Alas, the technical hardware you need to implement that well* is called a “floating point unit”, and low end microcontrollers today still don’t have them. You might remember it being a big deal when desktop computers first got them in the late 1980s.
*not strictly required but emulating floating point in fixed point math is just begging for additional bugs from overflow errors…
And on further review, I realize you could just use a programmable PWM unit, a standard feature on any old microcontroller today, to solve this particular problem. You don’t need floating point math at all except it helps make the code cleaner.
Desktop PCs could (and did) have them all the way back since the original IBM PC model 5150. They were called “math co-processors” back then and were separate chips. if you needed a hardware FPU you just popped an 8087 co-processor in the socket next to the 8088/80286. it was 1989 when the 486 offered the first integrated FPU in the x86 line.
More non-Tesla control theory:[spoiler]In the pre-machine learning world, most high level control systems are implemented as Finite State Automata (FSA). Which by definition exist in discrete states and make abrupt state transitions in response to external or internal stimuli. Then a bunch of lower-level activities are called into effect based on the current state. The low level activities themselves are often, as you say, designed to ensure their output is always differentiable with a reasonable gradient.
The challenge when this stuff is used for dynamic control is that although the FSA itself may make a hard state transition in negligible clock time, it needs to orchestrate all the low level activities so their outputs remain smooth. Which includes activities shutting down, starting up, those continuing with unchanged parameters, and those continuing with different (sometimes radically different) parameters.

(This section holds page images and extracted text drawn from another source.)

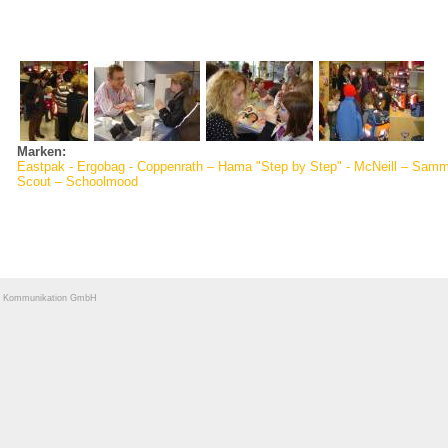
Marken:
Eastpak - Ergobag - Coppenrath – Hama "Step by Step" - McNeill – Samm
Scout – Schoolmood
und Kommunikation GmbH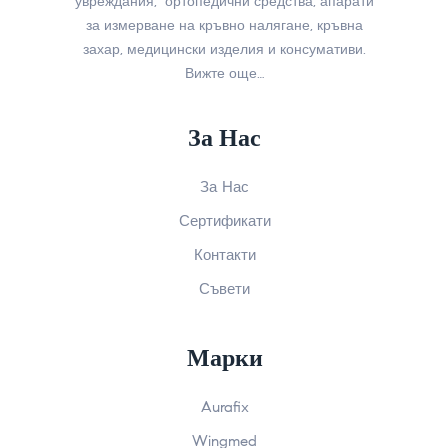
увреждания, ортопедични средства, апарати
за измерване на кръвно налягане, кръвна
захар, медицински изделия и консумативи.
Вижте още…
За Нас
За Нас
Сертификати
Контакти
Съвети
Марки
Aurafix
Wingmed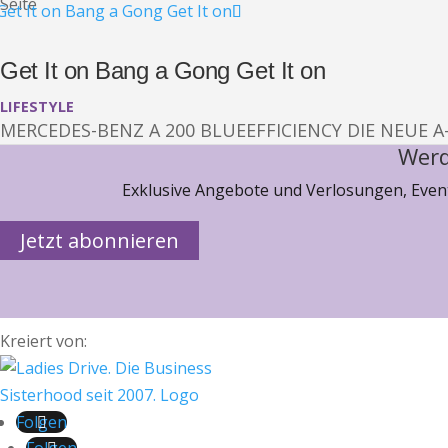
Seite
Get It on Bang a Gong Get It on
LIFESTYLE
MERCEDES-BENZ A 200 BLUEEFFICIENCY DIE NEUE A-
Werd
Exklusive Angebote und Verlosungen, Event
Jetzt abonnieren
Kreiert von:
Folgen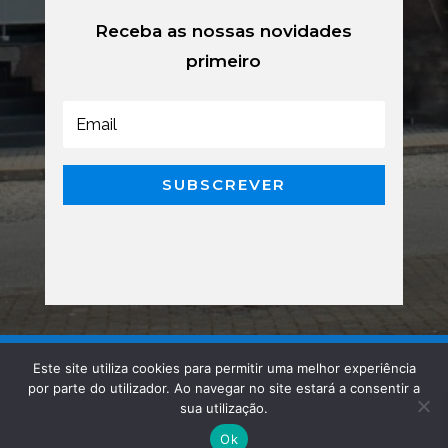
Receba as nossas novidades
primeiro
SUBSCREVER
Este site utiliza cookies para permitir uma melhor experiência
por parte do utilizador. Ao navegar no site estará a consentir a
sua utilização.
Ok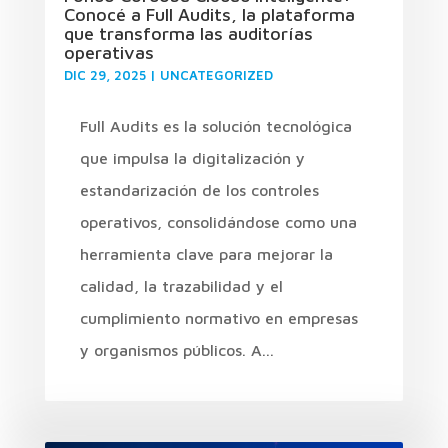
Conocé a Full Audits, la plataforma
que transforma las auditorías
operativas
DIC 29, 2025
|
UNCATEGORIZED
Full Audits es la solución tecnológica
que impulsa la digitalización y
estandarización de los controles
operativos, consolidándose como una
herramienta clave para mejorar la
calidad, la trazabilidad y el
cumplimiento normativo en empresas
y organismos públicos. A...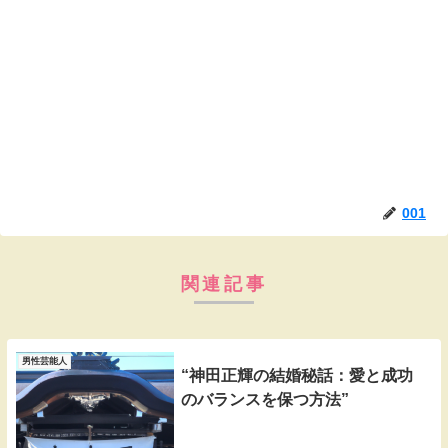
001
関連記事
男性芸能人
“神田正輝の結婚秘話：愛と成功
のバランスを保つ方法”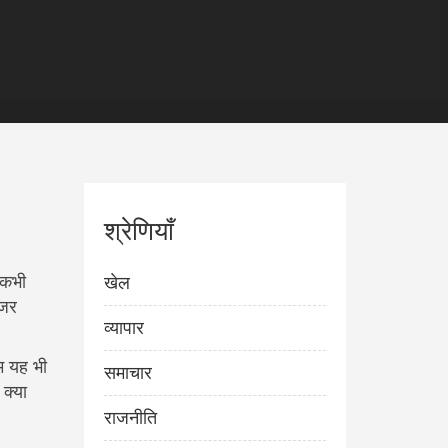
श्रेणियाँ
-कभी
खेल
नजर
व्यापार
हम यह भी
समाचार
 क्या
राजनीति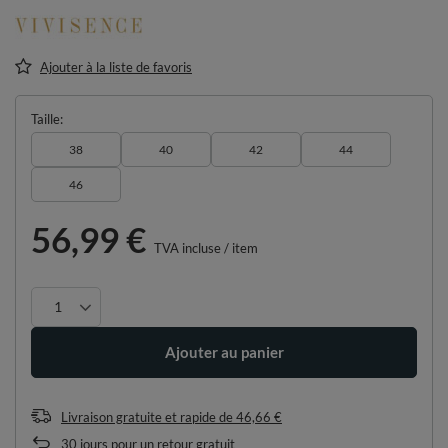
Ajouter à la liste de favoris
Taille
38
40
42
44
46
56,99 €
TVA incluse
/
item
Ajouter au panier
Livraison gratuite et rapide
de
46,66 €
30
jours pour un retour gratuit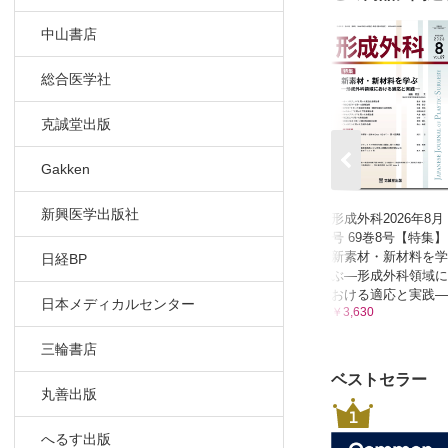
中山書店
総合医学社
克誠堂出版
Gakken
新興医学出版社
形成外科2026年8月
号 69巻8号【特集】
新素材・新材料を学
日経BP
ぶ—形成外科領域に
おける適応と実践―
日本メディカルセンター
￥3,630
三輪書店
ベストセラー
丸善出版
1
へるす出版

In essence, the FSA develops a need for a mini transition management machine along each allowed FSA transition arc. Once you get enough layers of these things it gets goopy and hard to test, much less to certify. And invites unplanned interdependencies.[/spoiler]Tesla, anyone?
Sure.
Tesla working on their own custom AI chips. Note of course that the programming discussions above are all well and good but purpose built custom AI chips are a bit of a different beast.
And some believing that Tesla 3 production might actually be ramping up.
Example. That said, fixed-point math is effectively universal for microcontrollers. Ideally, you write the software in a way where you can bound the results–i.e., a 0-1 number times another 0-1 number is also 0-1. The bounds flow through the program and so you can prove that overflow will never occur.